[Collected data]
Start of Block

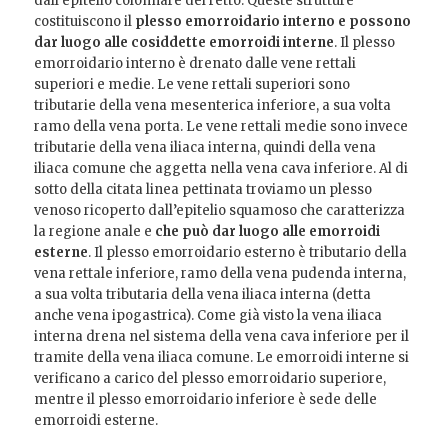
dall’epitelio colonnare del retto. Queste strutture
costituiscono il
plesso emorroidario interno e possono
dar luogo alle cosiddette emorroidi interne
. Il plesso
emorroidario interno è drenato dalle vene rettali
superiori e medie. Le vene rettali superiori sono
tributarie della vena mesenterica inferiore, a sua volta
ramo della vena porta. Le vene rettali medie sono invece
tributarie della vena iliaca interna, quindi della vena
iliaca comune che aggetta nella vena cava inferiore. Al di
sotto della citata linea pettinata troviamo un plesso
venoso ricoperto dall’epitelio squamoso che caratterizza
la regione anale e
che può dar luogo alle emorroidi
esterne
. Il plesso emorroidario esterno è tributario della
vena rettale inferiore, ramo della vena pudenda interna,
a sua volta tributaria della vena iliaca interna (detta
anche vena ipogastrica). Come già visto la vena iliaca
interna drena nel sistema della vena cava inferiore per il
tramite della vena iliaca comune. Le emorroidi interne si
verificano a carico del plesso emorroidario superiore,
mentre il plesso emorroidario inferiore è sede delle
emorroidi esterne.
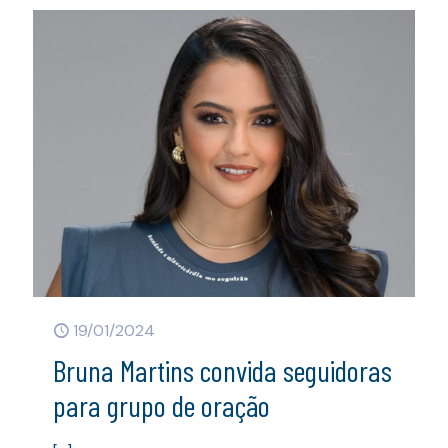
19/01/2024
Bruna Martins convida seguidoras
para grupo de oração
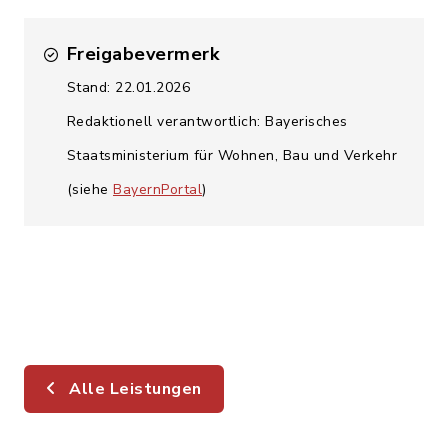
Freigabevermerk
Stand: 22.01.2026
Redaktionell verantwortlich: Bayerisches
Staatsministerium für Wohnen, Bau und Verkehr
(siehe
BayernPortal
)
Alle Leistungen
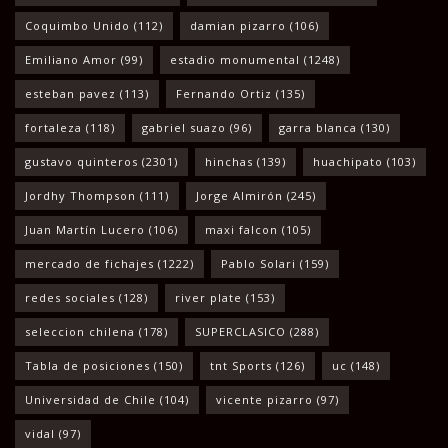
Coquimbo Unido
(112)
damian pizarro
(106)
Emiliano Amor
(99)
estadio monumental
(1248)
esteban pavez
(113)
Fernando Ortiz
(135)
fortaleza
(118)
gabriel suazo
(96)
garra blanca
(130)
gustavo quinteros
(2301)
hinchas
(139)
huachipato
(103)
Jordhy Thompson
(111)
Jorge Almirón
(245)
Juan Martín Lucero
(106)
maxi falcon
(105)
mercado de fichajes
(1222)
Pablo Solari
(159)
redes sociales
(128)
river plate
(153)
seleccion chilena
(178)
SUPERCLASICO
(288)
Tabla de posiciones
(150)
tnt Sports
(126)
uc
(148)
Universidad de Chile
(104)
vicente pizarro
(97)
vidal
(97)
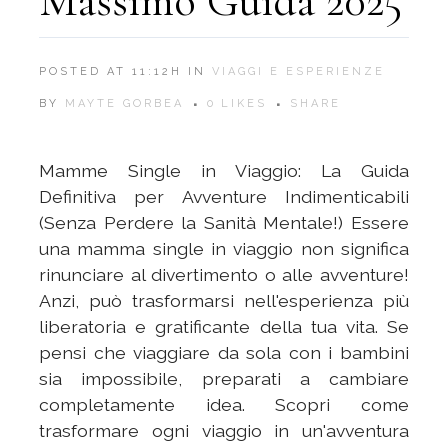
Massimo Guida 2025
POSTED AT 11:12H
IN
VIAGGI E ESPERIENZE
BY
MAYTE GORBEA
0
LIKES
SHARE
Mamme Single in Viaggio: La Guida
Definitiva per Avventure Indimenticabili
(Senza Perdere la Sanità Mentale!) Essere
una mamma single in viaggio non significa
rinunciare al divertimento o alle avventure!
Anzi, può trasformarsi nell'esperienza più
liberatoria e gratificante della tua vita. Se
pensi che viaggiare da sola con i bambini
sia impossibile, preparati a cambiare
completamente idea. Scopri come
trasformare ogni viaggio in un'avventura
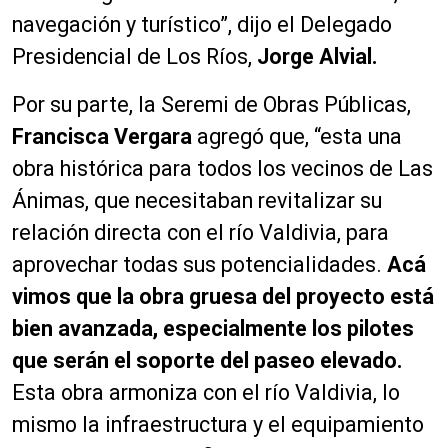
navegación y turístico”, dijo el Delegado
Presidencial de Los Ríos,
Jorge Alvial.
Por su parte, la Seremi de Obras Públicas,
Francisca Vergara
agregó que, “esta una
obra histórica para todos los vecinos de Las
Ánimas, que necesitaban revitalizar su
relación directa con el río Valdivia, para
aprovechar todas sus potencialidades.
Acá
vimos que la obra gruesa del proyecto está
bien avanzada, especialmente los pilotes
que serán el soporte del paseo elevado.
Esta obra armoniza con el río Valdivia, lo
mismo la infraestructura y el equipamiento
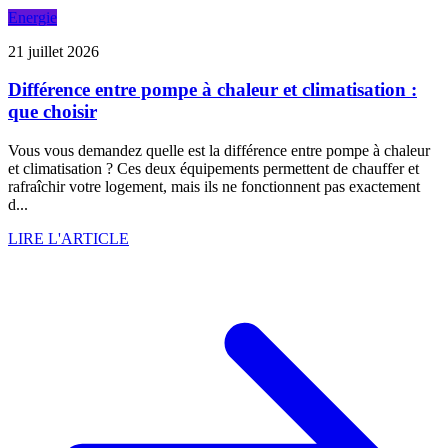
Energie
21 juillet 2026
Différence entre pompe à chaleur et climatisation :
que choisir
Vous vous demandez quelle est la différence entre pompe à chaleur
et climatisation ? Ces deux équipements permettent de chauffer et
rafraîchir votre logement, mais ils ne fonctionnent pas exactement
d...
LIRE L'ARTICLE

End of Block

● **Task item**: Take the line above containing "ramo della vena porta.", the line containing "tramite della vena", and all lines in between, and copy them exactly without anything else.

● **Solution**:
ramo della vena porta. Le vene rettali medie sono invece
tributarie della vena iliaca interna, quindi della vena
iliaca comune che aggetta nella vena cava inferiore. Al di
sotto della citata linea pettinata troviamo un plesso
venoso ricoperto dall’epitelio squamoso che caratterizza
la regione anale e
che può dar luogo alle emorroidi
esterne
. Il plesso emorroidario esterno è tributario della
vena rettale inferiore, ramo della vena pudenda interna,
a sua volta tributaria della vena iliaca interna (detta
anche vena ipogastrica). Come già visto la vena iliaca
interna drena nel sistema della vena cava inferiore per il
tramite della vena iliaca comune. Le emorroidi interne si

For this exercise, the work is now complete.